Resulullah efendimizin mübarek torunu hazret-i Hüseyin, bir
gün misafirleri ile sofrada oturmuşlar yemek yiyorlardı. O sırada kölesi bir
kap sıcak yemekle gelirken ayağı yere takılıp, elindeki yemeği hazret-i
Hüseyin’in mübarek başına döker. Hazret-i Hüseyin, terbiye maksadı ile
kölesinin yüzüne sertçe bakınca, kölesi, Âl-i imrân suresinin 134. âyet-i
kerimesindeki;
(Gadab etmezler) mealindeki kısmını okur.

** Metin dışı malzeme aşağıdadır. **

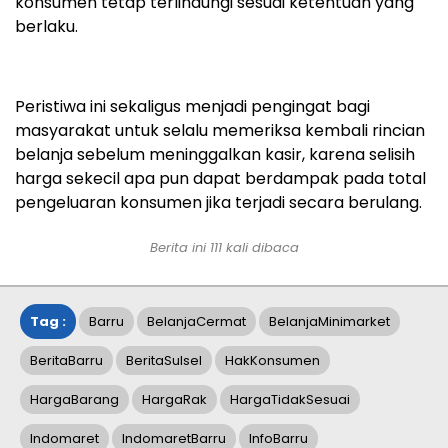
konsumen tetap terlindungi sesuai ketentuan yang
berlaku.
Peristiwa ini sekaligus menjadi pengingat bagi
masyarakat untuk selalu memeriksa kembali rincian
belanja sebelum meninggalkan kasir, karena selisih
harga sekecil apa pun dapat berdampak pada total
pengeluaran konsumen jika terjadi secara berulang.
Berita ini
111
kali dibaca
Tag :
Barru
BelanjaCermat
BelanjaMinimarket
BeritaBarru
BeritaSulsel
HakKonsumen
HargaBarang
HargaRak
HargaTidakSesuai
Indomaret
IndomaretBarru
InfoBarru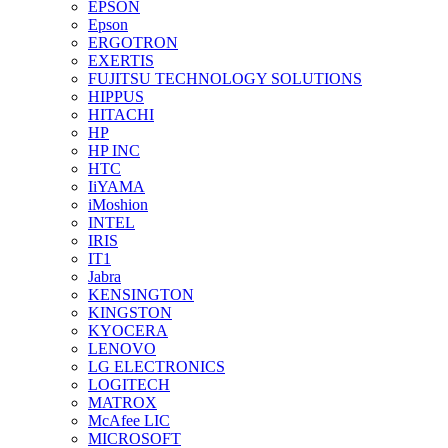
EPSON
Epson
ERGOTRON
EXERTIS
FUJITSU TECHNOLOGY SOLUTIONS
HIPPUS
HITACHI
HP
HP INC
HTC
IiYAMA
iMoshion
INTEL
IRIS
IT1
Jabra
KENSINGTON
KINGSTON
KYOCERA
LENOVO
LG ELECTRONICS
LOGITECH
MATROX
McAfee LIC
MICROSOFT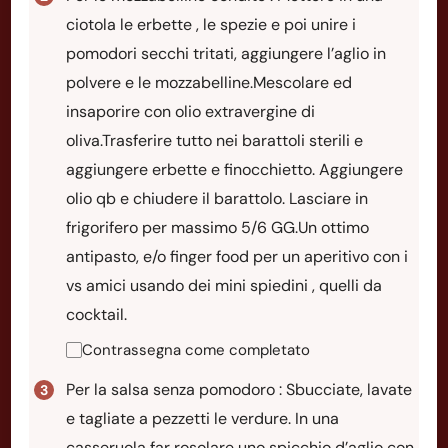
ciotola le erbette , le spezie e poi unire i
pomodori secchi tritati, aggiungere l’aglio in
polvere e le mozzabelline.Mescolare ed
insaporire con olio extravergine di
oliva.Trasferire tutto nei barattoli sterili e
aggiungere erbette e finocchietto. Aggiungere
olio qb e chiudere il barattolo. Lasciare in
frigorifero per massimo 5/6 GG.Un ottimo
antipasto, e/o finger food per un aperitivo con i
vs amici usando dei mini spiedini , quelli da
cocktail.
Contrassegna come completato
Per la salsa senza pomodoro : Sbucciate, lavate
e tagliate a pezzetti le verdure. In una
casseruola far rosolare uno spicchio d’aglio con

Hazret-i Hüseyin;
-Gadabımı terk ettim, buyurunca, kölesi, âyet-i kerimenin;
(İnsanlardan kusurlu olanları affederler) mealindeki kısmını okur.
Hazret-i Hüseyin;
-Affettim cevabını verince kölesi, âyet-i kerimenin;
(Allahü teâlâ ihsan edenleri sever) mealindeki kısmını okur. Bunun
üzerine hazret-i Hüseyin;
-Allah için seni kölelikten azad ettim, istediğin yere gidebilirsin,
buyurur.
Allahü teâlâ, kullarının günahlarını affedicidir.
Müslümanlar da, birbirlerinin kusurlarını affetmelidir. Bunun için
Müslümanların hatalarını görmemek, onlara kin tutmamak ve kusurlarını affetmek
lazımdır. Allahü teâlânın bizim günahlarımızı affetmesini istiyorsak, biz de
Onun kullarının hatalarını affetmemiz yani, affedilmek için affetmek lazımdır.
Ahmed Rıfâî hazretleri;
“Kızdığın zaman affa sarıl. Çünkü affetmek suretiyle yapacağın hata, ceza
vermek suretiyle yapacağın hatadan daha iyidir” buyuruyor.